CJEM Articles: Ross Berringer

Displaying 1-3 of 3 results

  • October 2000 2 4
    Cosmas Leung, Grant Innes, James Christenson, Jeremy Etherington, Jonathan Berkowitz, Robert Chamberlain, Ross Berringer

    Evaluation of physician practice is necessary, both to provide feedback for self-improvement and to guide department heads during yearly evaluations.
    Objective: To develop and implement a peer-based performance evaluation tool and to measure reliability and physician satisfaction.
    Methods: Each emergency physician in an urban emergency department evaluated their peers by completing a survey consisting of 21 questions on effectiveness in 4 categories: clinical practice, interaction with coworkers and the public, nonclinical departmental responsibilities, and academic activities. A sample of emergency nurses evaluated each emergency physician on a subset of 5 of the questions. Factor analysis was used to assess the reliability of the questions and categories. Intra-class correlation coefficients were calculated to determine inter-rater reliability. After receiving their peer evaluations, each physician rated the process's usefulness to the individual and the department.
    Results: 225 surveys were completed on 16 physicians. Factor analysis did not distinguish the nonclinical and academic categories as distinct; therefore, the survey questions fell into 3 domains, rather than the 4 hypothesized. The overall intra-class correlation coefficient was 0.43 for emergency physicians, indicating moderate, but far from perfect, agreement. This suggests that variability exists between physician evaluators, and that multiple reviewers are probably required to provide a balanced physician evaluation. The intra-class correlation coefficient for emergency nurses was 0.11, suggesting poor reliability. Overall, 11 of 15 physicians reported the process valuable or mostly valuable, 3 of 15 were unsure and 1 of 15 reported that the process was definitely not valuable.
    Conclusion: Physician evaluation by a single individual is probably unreliable. A useful physician peer evaluation tool can be developed.

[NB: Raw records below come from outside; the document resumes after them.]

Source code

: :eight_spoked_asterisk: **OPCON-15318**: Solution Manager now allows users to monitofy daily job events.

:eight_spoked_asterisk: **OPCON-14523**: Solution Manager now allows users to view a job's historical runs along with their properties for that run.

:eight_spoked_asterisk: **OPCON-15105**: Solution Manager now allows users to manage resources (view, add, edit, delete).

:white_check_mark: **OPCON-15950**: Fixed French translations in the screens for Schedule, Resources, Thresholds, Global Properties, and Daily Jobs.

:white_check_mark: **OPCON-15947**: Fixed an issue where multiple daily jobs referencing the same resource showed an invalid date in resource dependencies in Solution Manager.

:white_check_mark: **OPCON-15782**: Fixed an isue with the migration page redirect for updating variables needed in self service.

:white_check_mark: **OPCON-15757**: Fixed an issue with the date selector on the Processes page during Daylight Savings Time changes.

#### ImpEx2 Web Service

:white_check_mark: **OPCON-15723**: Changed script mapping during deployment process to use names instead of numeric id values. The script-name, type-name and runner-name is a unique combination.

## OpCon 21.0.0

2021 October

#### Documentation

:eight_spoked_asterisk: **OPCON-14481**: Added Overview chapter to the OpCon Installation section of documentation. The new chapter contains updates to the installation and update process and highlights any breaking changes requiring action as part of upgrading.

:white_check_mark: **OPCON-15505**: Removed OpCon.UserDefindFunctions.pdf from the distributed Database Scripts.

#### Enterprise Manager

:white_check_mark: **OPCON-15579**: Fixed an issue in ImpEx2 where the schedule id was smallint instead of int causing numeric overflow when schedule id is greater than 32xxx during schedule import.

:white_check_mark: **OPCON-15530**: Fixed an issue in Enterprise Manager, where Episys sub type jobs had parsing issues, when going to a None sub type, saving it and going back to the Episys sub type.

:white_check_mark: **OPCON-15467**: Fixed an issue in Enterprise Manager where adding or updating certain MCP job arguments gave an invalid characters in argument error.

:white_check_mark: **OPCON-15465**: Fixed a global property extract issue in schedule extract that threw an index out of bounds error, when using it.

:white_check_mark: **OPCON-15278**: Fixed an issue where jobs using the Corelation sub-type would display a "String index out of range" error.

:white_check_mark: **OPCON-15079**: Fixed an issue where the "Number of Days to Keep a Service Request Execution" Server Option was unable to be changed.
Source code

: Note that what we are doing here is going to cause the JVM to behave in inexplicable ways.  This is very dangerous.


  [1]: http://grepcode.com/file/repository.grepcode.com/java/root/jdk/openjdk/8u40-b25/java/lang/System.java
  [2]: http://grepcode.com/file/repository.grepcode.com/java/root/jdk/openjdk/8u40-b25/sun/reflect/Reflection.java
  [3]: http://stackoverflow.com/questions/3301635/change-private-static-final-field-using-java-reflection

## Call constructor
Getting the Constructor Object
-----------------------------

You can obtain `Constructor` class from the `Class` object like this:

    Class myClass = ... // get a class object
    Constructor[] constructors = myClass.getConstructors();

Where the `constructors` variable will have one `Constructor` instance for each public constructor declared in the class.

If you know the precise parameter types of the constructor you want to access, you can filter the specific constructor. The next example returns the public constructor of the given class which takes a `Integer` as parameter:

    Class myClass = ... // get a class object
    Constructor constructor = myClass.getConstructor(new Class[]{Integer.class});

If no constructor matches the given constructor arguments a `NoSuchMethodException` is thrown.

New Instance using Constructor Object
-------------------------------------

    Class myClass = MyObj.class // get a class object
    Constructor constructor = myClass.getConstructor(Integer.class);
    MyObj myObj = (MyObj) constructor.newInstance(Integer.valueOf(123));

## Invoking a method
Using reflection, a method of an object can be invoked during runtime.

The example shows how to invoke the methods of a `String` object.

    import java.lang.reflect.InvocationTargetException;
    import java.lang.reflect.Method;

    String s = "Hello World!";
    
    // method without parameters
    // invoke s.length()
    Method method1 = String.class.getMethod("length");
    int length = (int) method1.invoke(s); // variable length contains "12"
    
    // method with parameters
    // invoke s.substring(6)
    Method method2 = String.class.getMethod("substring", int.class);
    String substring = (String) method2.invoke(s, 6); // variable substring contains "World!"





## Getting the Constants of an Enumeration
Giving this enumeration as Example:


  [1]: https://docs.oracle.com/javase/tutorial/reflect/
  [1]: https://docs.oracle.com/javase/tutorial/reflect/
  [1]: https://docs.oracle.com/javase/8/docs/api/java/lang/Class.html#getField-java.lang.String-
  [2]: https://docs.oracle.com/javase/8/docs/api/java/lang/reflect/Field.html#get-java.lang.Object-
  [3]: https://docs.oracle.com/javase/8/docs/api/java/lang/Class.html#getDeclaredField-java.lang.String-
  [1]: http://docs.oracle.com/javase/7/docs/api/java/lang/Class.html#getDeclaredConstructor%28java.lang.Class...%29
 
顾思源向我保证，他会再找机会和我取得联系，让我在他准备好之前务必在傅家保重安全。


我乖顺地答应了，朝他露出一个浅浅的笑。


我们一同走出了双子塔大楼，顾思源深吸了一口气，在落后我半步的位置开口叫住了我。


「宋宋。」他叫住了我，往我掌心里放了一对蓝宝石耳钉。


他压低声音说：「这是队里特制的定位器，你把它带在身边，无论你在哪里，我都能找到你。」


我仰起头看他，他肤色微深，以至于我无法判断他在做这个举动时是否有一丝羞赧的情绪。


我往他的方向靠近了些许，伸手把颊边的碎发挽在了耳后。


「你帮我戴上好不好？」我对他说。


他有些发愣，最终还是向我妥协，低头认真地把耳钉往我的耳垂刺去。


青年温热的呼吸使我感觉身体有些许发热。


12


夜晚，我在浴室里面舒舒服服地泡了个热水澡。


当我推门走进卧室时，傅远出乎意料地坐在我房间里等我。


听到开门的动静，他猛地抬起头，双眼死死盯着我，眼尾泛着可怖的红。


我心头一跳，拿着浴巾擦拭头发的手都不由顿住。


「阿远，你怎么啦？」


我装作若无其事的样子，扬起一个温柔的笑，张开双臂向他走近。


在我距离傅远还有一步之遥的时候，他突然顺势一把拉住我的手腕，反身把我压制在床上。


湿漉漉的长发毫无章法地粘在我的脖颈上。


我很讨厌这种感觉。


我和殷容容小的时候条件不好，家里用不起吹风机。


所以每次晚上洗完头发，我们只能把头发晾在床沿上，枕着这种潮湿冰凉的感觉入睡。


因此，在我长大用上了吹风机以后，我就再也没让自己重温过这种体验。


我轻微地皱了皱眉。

Most physicians view a personalized, broad-based, confidential peer review as valuable.

  • July 1999 1 2
    Glenn Maddess, Jeff Freeman, Jim Christenson, John Spinelli, Maurice Blitz, Ross Berringer, Sandra Rae

    Background: Almost all North American cities have first responder programs. To date there is no published documentation of the roles first responders play, nor of the frequency and type of interventions they perform. Many urban stakeholders question the utility and safety of routinely dispatching large vehicles emergently to calls that may not require their services. Real world data on first responder interventions will help emergency medical services (EMS) directors and planners determine manpower requirements, assess training needs, and optimize dispatch protocols to reduce the rate of inappropriate “code 3” (lights and siren) responses.
    Objective: Our objectives were to determine how often first responders arrive first on scene, to estimate the time interval between first response and EMS response, and to examine the frequency and type of interventions performed by first responders. Methods: In a prospective observational study, trained observers were assigned to fire department first responder (FDFR) units. These observers recorded on-scene times for FDFR and EMS units, and documented the performance of first responder interventions.
    Results: FDFRs arrived first on scene in 49% of code 3 calls. They performed critical interventions in 18% of calls attended and 36% of calls where they arrived first. Oxygen administration was the most frequent critical intervention, yet occult hypoxemia was common and compliance with oxygen administration protocols was poor.
    Conclusions: First responders perform critical interventions during a minority of code 3 calls, even when “critical” is defined generously. Many “lights and siren” dispatches are unnecessary. Future research should attempt to identify dispatch criteria that more accurately predict the need for first responder intervention. First responder training and continuous quality improvement (CQI) should focus on interventions that are performed with some regularity, particularly oxygen administration.